3) Machiavelli and the “Scuola storica” at the end of XIX century: Villari; Tommasini; Canestrini. A richer and more complete image of Machiavelli and the ‘rediscovery’ of Guicciardini
4) Machiavelli and Renaissance as historical and political metaphor. Gramsci and Gentile.
5) Machiavelli, Guicciardini and cultural and ideological context of their age. Felix Gilbert’ works.
6) Machavelli and a possible ‘history’ of his thought. Gennaro Sasso.
7) Style, litterature and thought; Carlo Dionisotti’ Florence.

Bibliography

N. Machiavelli: Il Principe;
F. Guicciardini, Ricordi

Burchkardt, La civiltà del Rinascimento in Italia
De Sanctis, Storia della letteratura italiana and Saggi critici.
F. Gilbert, Machiavelli e il suo tempo
A. Gramsci, Quaderni del carcere. Note sul Machiavelli.
G. Prezzolini, Vita di Machiavelli
G. Ritter, Il volto demoniaco del potere
L. Stauss, Pensieri su Machiavelli
Pages fron writings of:
M. Martelli; G. Sasso; E. Raimondi


Specific bibliography will be given during lessons nd made disposable by students on Elly platform.

Teaching methods

70% of scheduled lessons will be frontal lessons.
25 % of scheduled lessons will be a workshop’s form.
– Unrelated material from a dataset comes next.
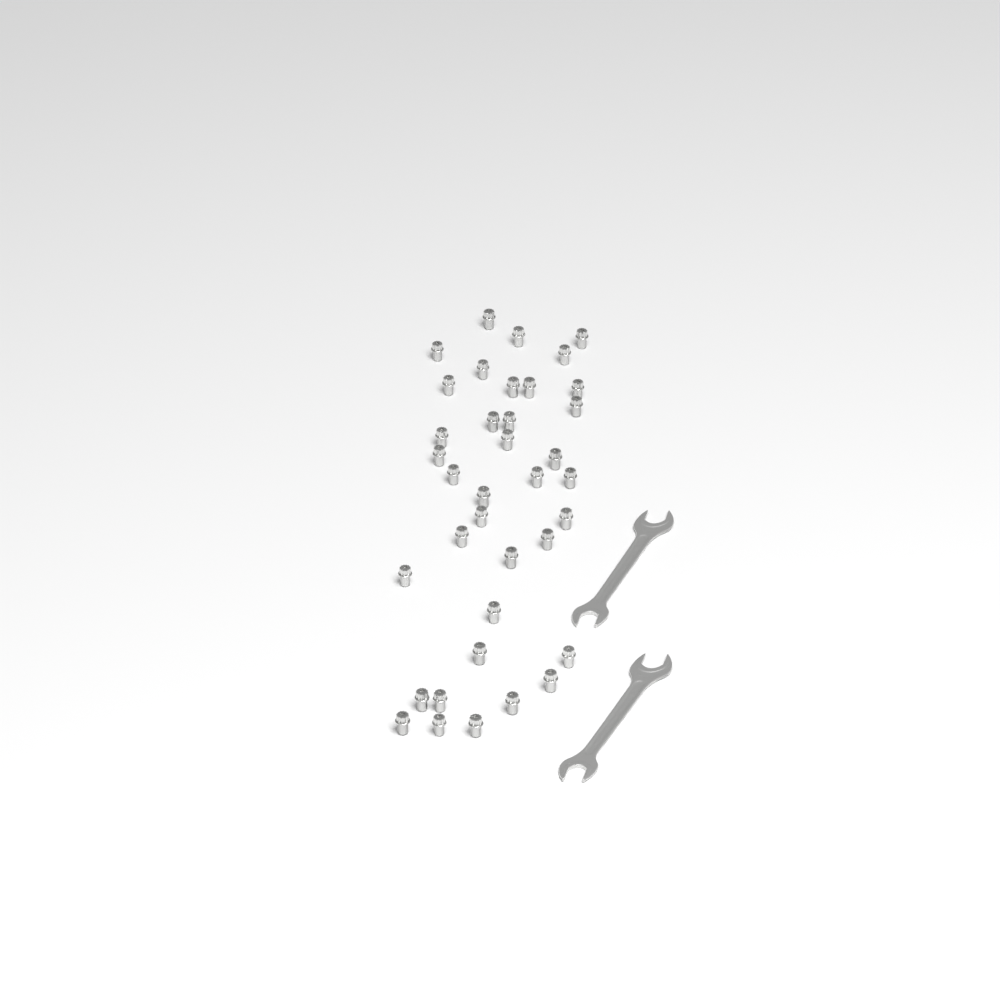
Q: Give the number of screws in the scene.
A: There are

Students will work together on the texts, by the aim to encourage individual judgement, in finding main ideological structures; textual aporias; critical outcomes.
2 hours will be used to make 2 short written tests (after 7th and after 12th lesson). Students will have to work about text and to find foremost critical subjects.

Assessment methods and criteria

Tests ‘in itinere’ (let’s see above) will be important orientation tools: so student they can evaluate their own knowledge.
Final test will be oral test. It will be divided in two parts:
1) Student will read a critical text. He’ll have to explain it; to locate it in the right methodological, ideological and historical place.
2) Conversation about authors and themes discussed during the lessons.